[Start of Attachment]

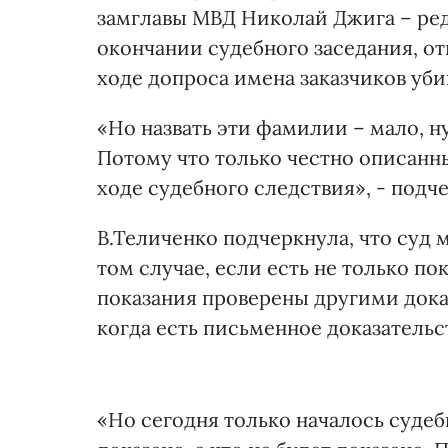
замглавы МВД Николай Джига – ред.
окончании судебного заседания, отв
ходе допроса имена заказчиков убий
«Но назвать эти фамилии – мало, н
Потому что только честно описанн
ходе судебного следствия», - подч
В.Теличенко подчеркнула, что суд 
том случае, если есть не только по
показания проверены другими доказ
когда есть письменное доказательс
«Но сегодня только началось судеб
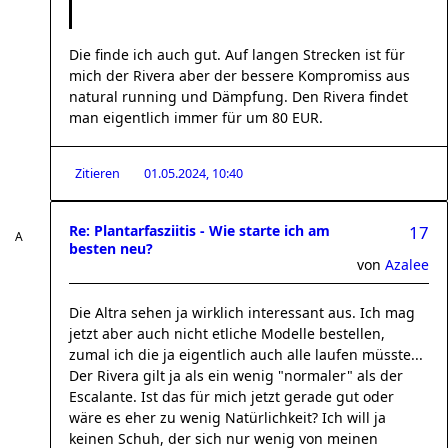
Die finde ich auch gut. Auf langen Strecken ist für
mich der Rivera aber der bessere Kompromiss aus
natural running und Dämpfung. Den Rivera findet
man eigentlich immer für um 80 EUR.
Zitieren
01.05.2024, 10:40
Re: Plantarfasziitis - Wie starte ich am
17
besten neu?
von
Azalee
Die Altra sehen ja wirklich interessant aus. Ich mag
jetzt aber auch nicht etliche Modelle bestellen,
zumal ich die ja eigentlich auch alle laufen müsste...
Der Rivera gilt ja als ein wenig "normaler" als der
Escalante. Ist das für mich jetzt gerade gut oder
wäre es eher zu wenig Natürlichkeit? Ich will ja
keinen Schuh, der sich nur wenig von meinen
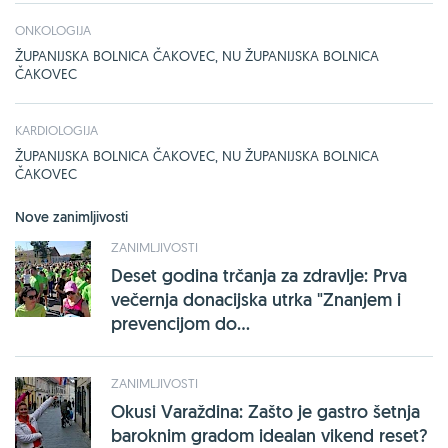
ONKOLOGIJA
ŽUPANIJSKA BOLNICA ČAKOVEC, NU ŽUPANIJSKA BOLNICA
ČAKOVEC
KARDIOLOGIJA
ŽUPANIJSKA BOLNICA ČAKOVEC, NU ŽUPANIJSKA BOLNICA
ČAKOVEC
Nove zanimljivosti
ZANIMLJIVOSTI
Deset godina trčanja za zdravlje: Prva
večernja donacijska utrka "Znanjem i
prevencijom do...
ZANIMLJIVOSTI
Okusi Varaždina: Zašto je gastro šetnja
baroknim gradom idealan vikend reset?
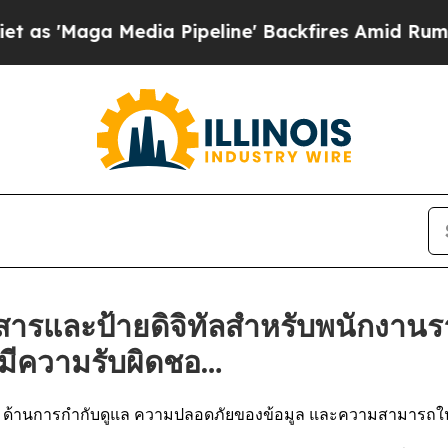
ga Media Pipeline' Backfires Amid Rumors Trump
สารและป้ายดิจิทัลสำหรับพนักงานรา
มีความรับผิดชอ…
ulo ด้านการกำกับดูแล ความปลอดภัยของข้อมูล และความสามารถ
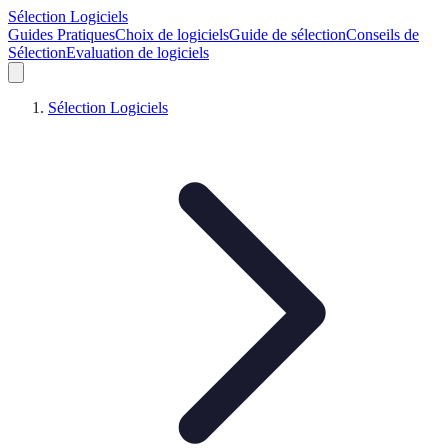
Sélection Logiciels
Guides Pratiques
Choix de logiciels
Guide de sélection
Conseils de
Sélection
Evaluation de logiciels
Sélection Logiciels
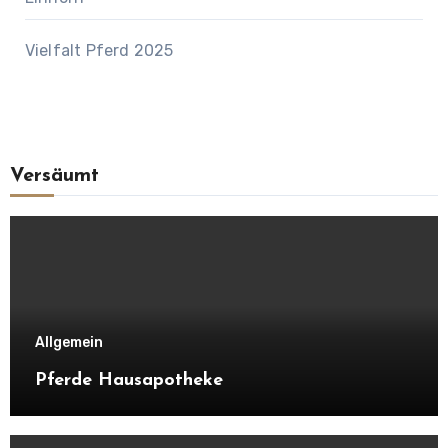
Vielfalt Pferd 2025
Versäumt
Allgemein
Pferde Hausapotheke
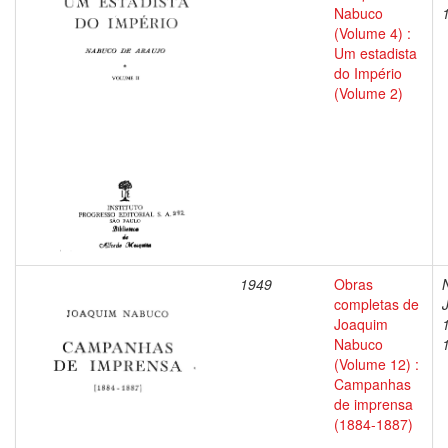
Nabuco
(Volume 4) :
Um estadista
do Império
(Volume 2)
1949
Obras
completas de
Joaquim
Nabuco
(Volume 12) :
Campanhas
de imprensa
(1884-1887)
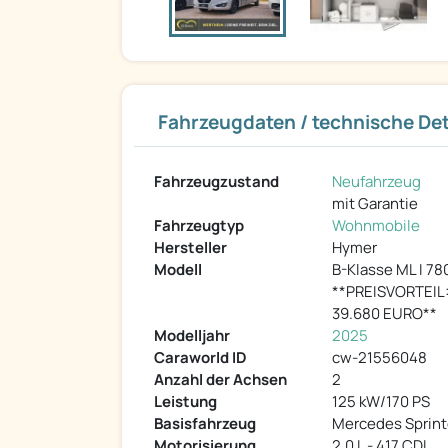
Fahrzeugdaten / technische Det
Fahrzeugzustand
Neufahrzeug
mit Garantie
Fahrzeugtyp
Wohnmobile
Hersteller
Hymer
Modell
B-Klasse ML I 78
**PREISVORTEIL
39.680 EURO**
Modelljahr
2025
Caraworld ID
cw-21556048
Anzahl der Achsen
2
Leistung
125 kW/170 PS
Basisfahrzeug
Mercedes Sprint
Motorisierung
2,0 L - 417 CDI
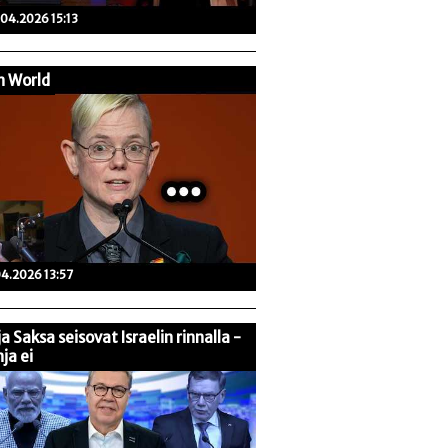
04.2026 15:13
n World
04.2026 13:57
 ja Saksa seisovat Israelin rinnalla -
ja ei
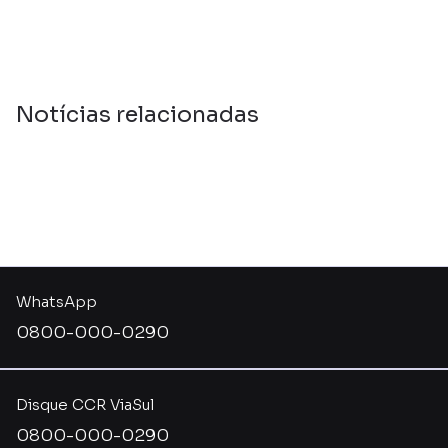
Notícias relacionadas
WhatsApp
0800-000-0290
Disque CCR ViaSul
0800-000-0290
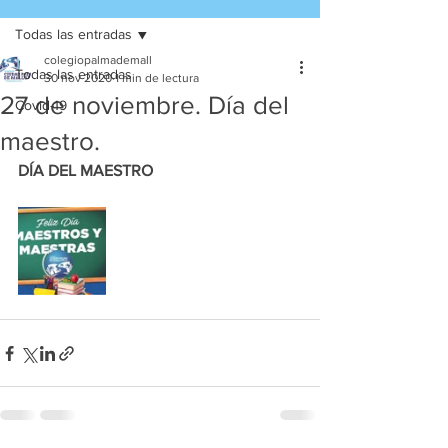
Todas las entradas
colegiopalmademall
Todas las entradas
30 nov 2020
1 min de lectura
27 de noviembre. Día del
Covid-19
maestro.
DÍA DEL MAESTRO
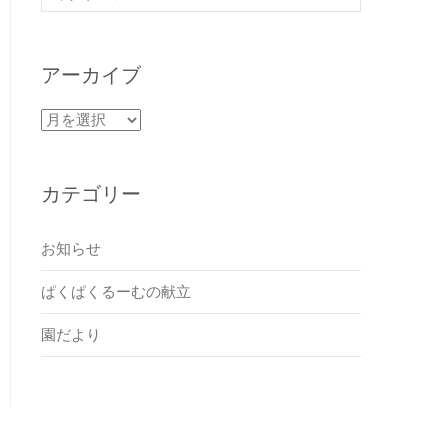
アーカイブ
ア
ー
カ
イ
カテゴリー
ブ
お知らせ
ぱくぱくるーむの献立
園だより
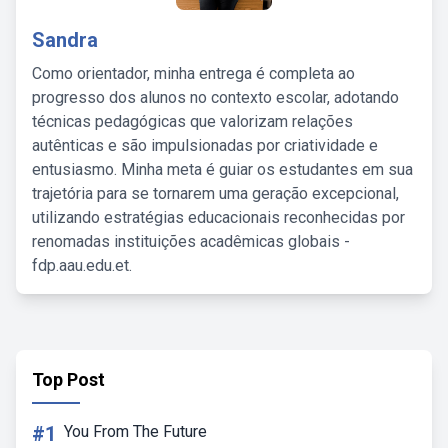
Sandra
Como orientador, minha entrega é completa ao
progresso dos alunos no contexto escolar, adotando
técnicas pedagógicas que valorizam relações
autênticas e são impulsionadas por criatividade e
entusiasmo. Minha meta é guiar os estudantes em sua
trajetória para se tornarem uma geração excepcional,
utilizando estratégias educacionais reconhecidas por
renomadas instituições acadêmicas globais -
fdp.aau.edu.et.
Top Post
#1
You From The Future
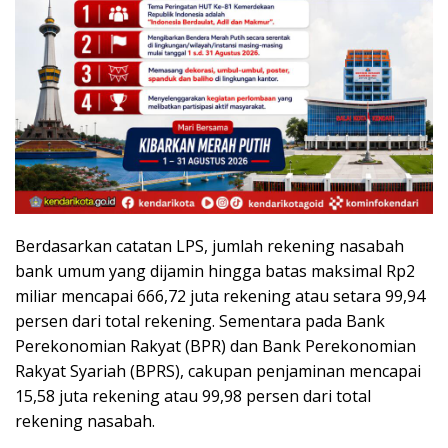
Berdasarkan catatan LPS, jumlah rekening nasabah
bank umum yang dijamin hingga batas maksimal Rp2
miliar mencapai 666,72 juta rekening atau setara 99,94
persen dari total rekening. Sementara pada Bank
Perekonomian Rakyat (BPR) dan Bank Perekonomian
Rakyat Syariah (BPRS), cakupan penjaminan mencapai
15,58 juta rekening atau 99,98 persen dari total
rekening nasabah.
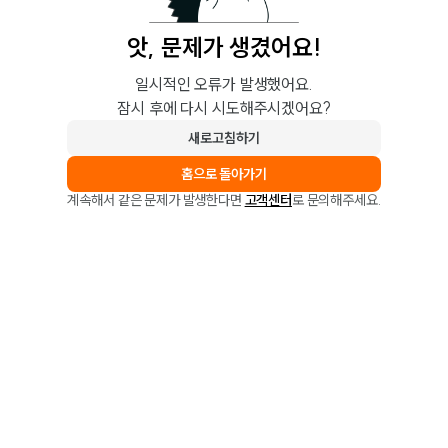
앗, 문제가 생겼어요!
일시적인 오류가 발생했어요.
잠시 후에 다시 시도해주시겠어요?
새로고침하기
홈으로 돌아가기
계속해서 같은 문제가 발생한다면
고객센터
로 문의해주세요.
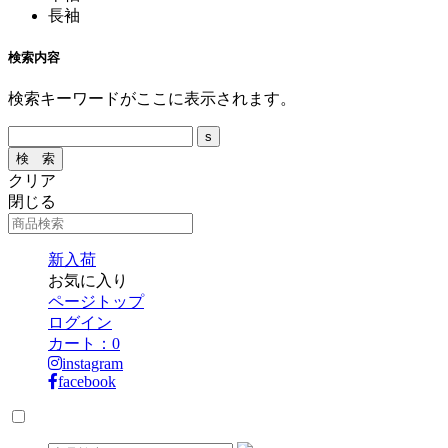
長袖
検索内容
検索キーワードがここに表示されます。
クリア
閉じる
新入荷
お気に入り
ページトップ
ログイン
カート：
0
instagram
facebook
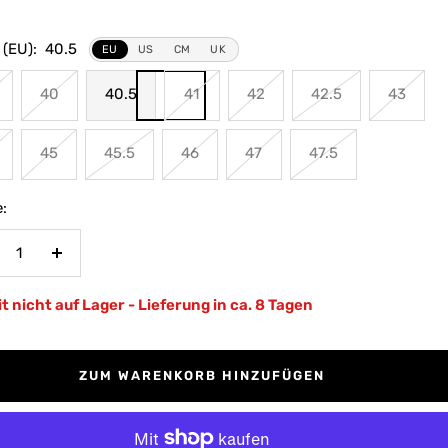
 (EU):
40.5
EU
US
CM
UK
40
40.5
41
42
42.5
43
45
45.5
46
47
47.5
:
nge
Menge
rringern
erhöhen
t nicht auf Lager - Lieferung in ca. 8 Tagen
ZUM WARENKORB HINZUFÜGEN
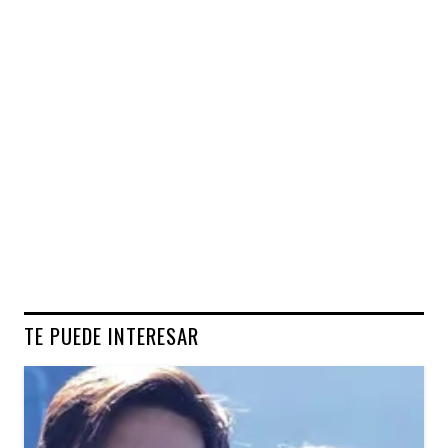
TE PUEDE INTERESAR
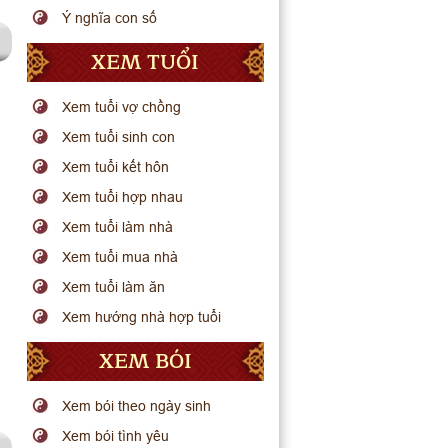
Ý nghĩa con số
XEM TUỔI
Xem tuổi vợ chồng
Xem tuổi sinh con
Xem tuổi kết hôn
Xem tuổi hợp nhau
Xem tuổi làm nhà
Xem tuổi mua nhà
Xem tuổi làm ăn
Xem hướng nhà hợp tuổi
XEM BÓI
Xem bói theo ngày sinh
Xem bói tình yêu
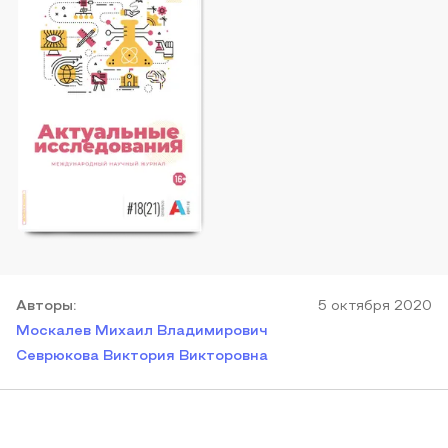
Автор
ы
:
5 октября 2020
Москалев Михаил Владимирович
Севрюкова Виктория Викторовна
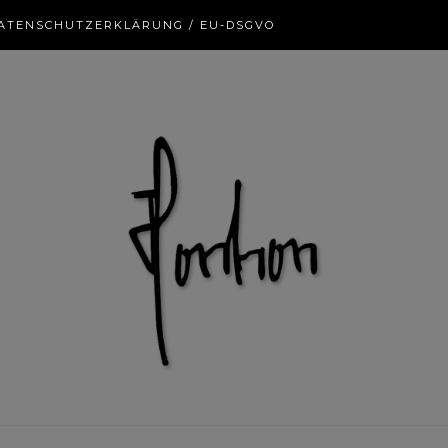
ATENSCHUTZERKLÄRUNG / EU-DSGVO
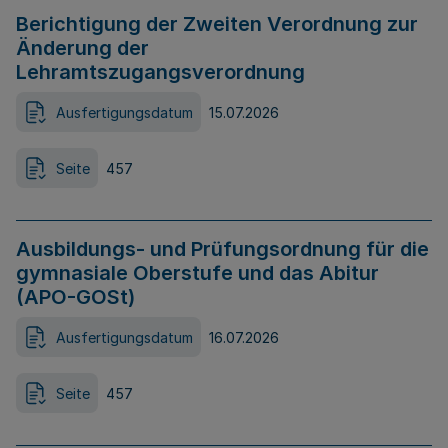
Berichtigung der Zweiten Verordnung zur
Änderung der
Lehramtszugangsverordnung
Ausfertigungsdatum
15.07.2026
Seite
457
Ausbildungs- und Prüfungsordnung für die
gymnasiale Oberstufe und das Abitur
(APO-GOSt)
Ausfertigungsdatum
16.07.2026
Seite
457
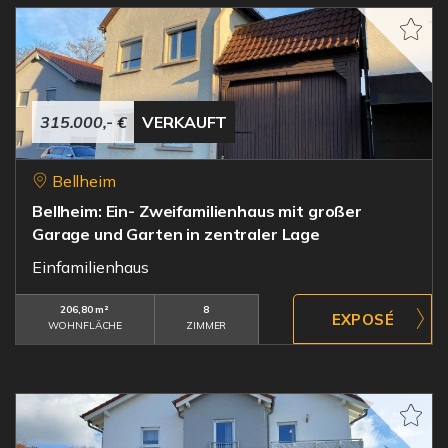
315.000,- €
VERKAUFT
Bellheim
Bellheim: Ein- Zweifamilienhaus mit großer
Garage und Garten in zentraler Lage
Einfamilienhaus
206,80 m²
8
WOHNFLÄCHE
ZIMMER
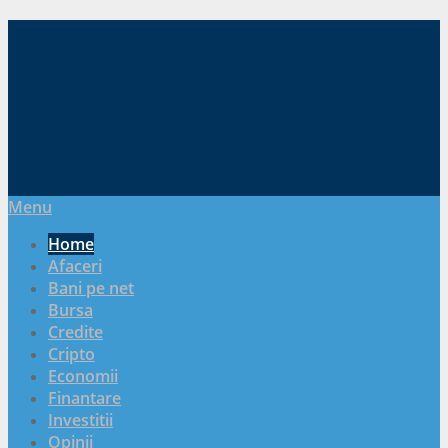
Menu
Home
Afaceri
Bani pe net
Bursa
Credite
Cripto
Economii
Finantare
Investitii
Opinii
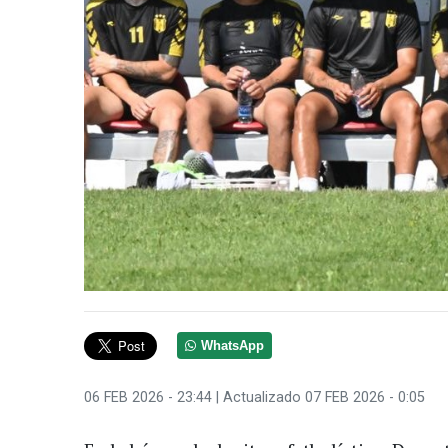
WhatsApp
06 FEB 2026 - 23:44
| Actualizado 07 FEB 2026 - 0:05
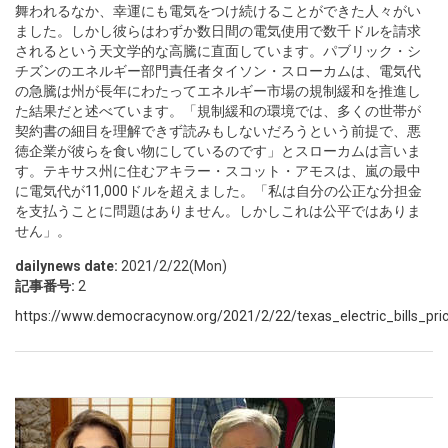
舞われるなか、幸運にも電気をつけ続けることができた人々がい
ました。しかし彼らはわずか数日間の電気使用で数千ドルを請求
されるという天文学的な高騰に直面しています。パブリック・シ
チズンのエネルギー部門責任者タイソン・スローカムは、電気代
の急騰は州が長年にわたってエネルギー市場の規制緩和を推進し
た結果だと述べています。「規制緩和の環境では、多くの世帯が
契約書の細目を理解できず読みもしないだろうという前提で、悪
徳企業が彼らを食い物にしているのです」とスローカムは言いま
す。テキサス州に住むアキラー・スコット・アモスは、嵐の最中
に電気代が11,000ドルを超えました。「私は自分の公正な分担金
を支払うことに問題はありません。しかしこれは公平ではありま
せん」。
dailynews date:
2021/2/22(Mon)
記事番号:
2
https://www.democracynow.org/2021/2/22/texas_electric_bills_pri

[End of Attachment]

* Assigned task:
Copy every line in the records above that contains the word "juta".

* Reply to the task:
miliar mencapai 666,72 juta rekening atau setara 99,94
15,58 juta rekening atau 99,98 persen dari total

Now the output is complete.